TEXT PASSAGE -
(begin)

The estimated billion sea creatures who died on the Pacific north-west’s coast
from last summer’s heatwave announced a climate emergency. The heat-devastated
populations of southern Asia, the current grain crop failures in China, India,
across Europe and the American midwest, the starving in the Horn of Africa
because of climate-caused drought, the bleached and dying coral reefs of
Australia, the rivers of meltwater gushing from the Greenland ice sheet, the
melting permafrost of Siberia and Alaska: all bear witness that this is a
climate emergency. So do we. Yet the anxiety we feel, the grief that is ours,
pales in comparison to the ferocity of our resolve.
We can
choose to live differently and build wiser and more just ways to produce,
consume and travel. Our hope lies in our collective actions. A climate
emergency means that it’s time for business as usual to halt, for our priorities
to shift and to recognize our responsibility to those on the frontlines of the
climate crisis. This emergency, which did not begin suddenly and will not end
in our lifetimes, nevertheless needs our urgent response. This means doing all
we can to stabilize the health of the planet and speed the transition away from
fossil fuels. Now. Between the scientists and engineers, philosophers and
poets, Indigenous leaders, climate activists and engaged youth, we know what to
do and how to do it. We have a multiplicity of tools, we have a kaleidoscopic
vision where each of us can offer up the gifts that are ours, and most
importantly, we have the spiritual will to change the course of our destiny on
fire.

(end)

TASK INSTRUCTIONS -
Quote the climate emergency passage word for word, in full. The listing after this point is separate material and has no connection to the passage.

SOURCE MATERIAL -

(begin)

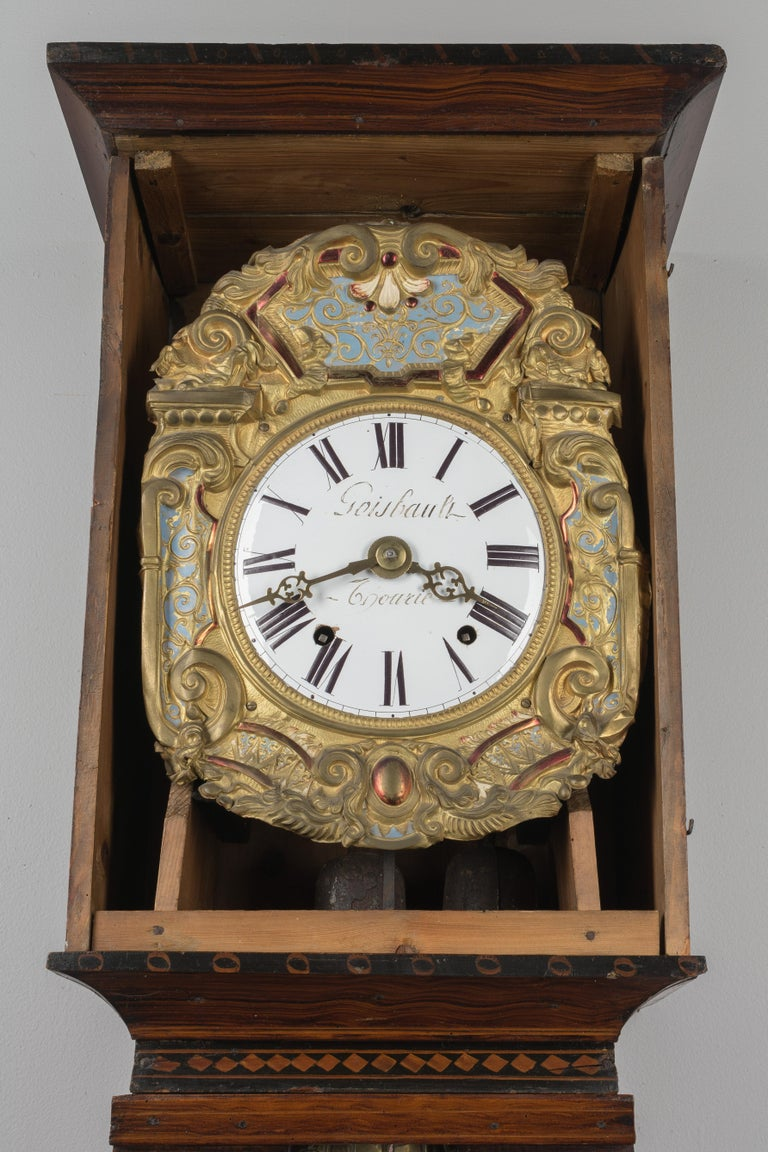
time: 3:40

(end)

CORRECT RESULT -
The estimated billion sea creatures who died on the Pacific north-west’s coast
from last summer’s heatwave announced a climate emergency. The heat-devastated
populations of southern Asia, the current grain crop failures in China, India,
across Europe and the American midwest, the starving in the Horn of Africa
because of climate-caused drought, the bleached and dying coral reefs of
Australia, the rivers of meltwater gushing from the Greenland ice sheet, the
melting permafrost of Siberia and Alaska: all bear witness that this is a
climate emergency. So do we. Yet the anxiety we feel, the grief that is ours,
pales in comparison to the ferocity of our resolve.
We can
choose to live differently and build wiser and more just ways to produce,
consume and travel. Our hope lies in our collective actions. A climate
emergency means that it’s time for business as usual to halt, for our priorities
to shift and to recognize our responsibility to those on the frontlines of the
climate crisis. This emergency, which did not begin suddenly and will not end
in our lifetimes, nevertheless needs our urgent response. This means doing all
we can to stabilize the health of the planet and speed the transition away from
fossil fuels. Now. Between the scientists and engineers, philosophers and
poets, Indigenous leaders, climate activists and engaged youth, we know what to
do and how to do it. We have a multiplicity of tools, we have a kaleidoscopic
vision where each of us can offer up the gifts that are ours, and most
importantly, we have the spiritual will to change the course of our destiny on
fire.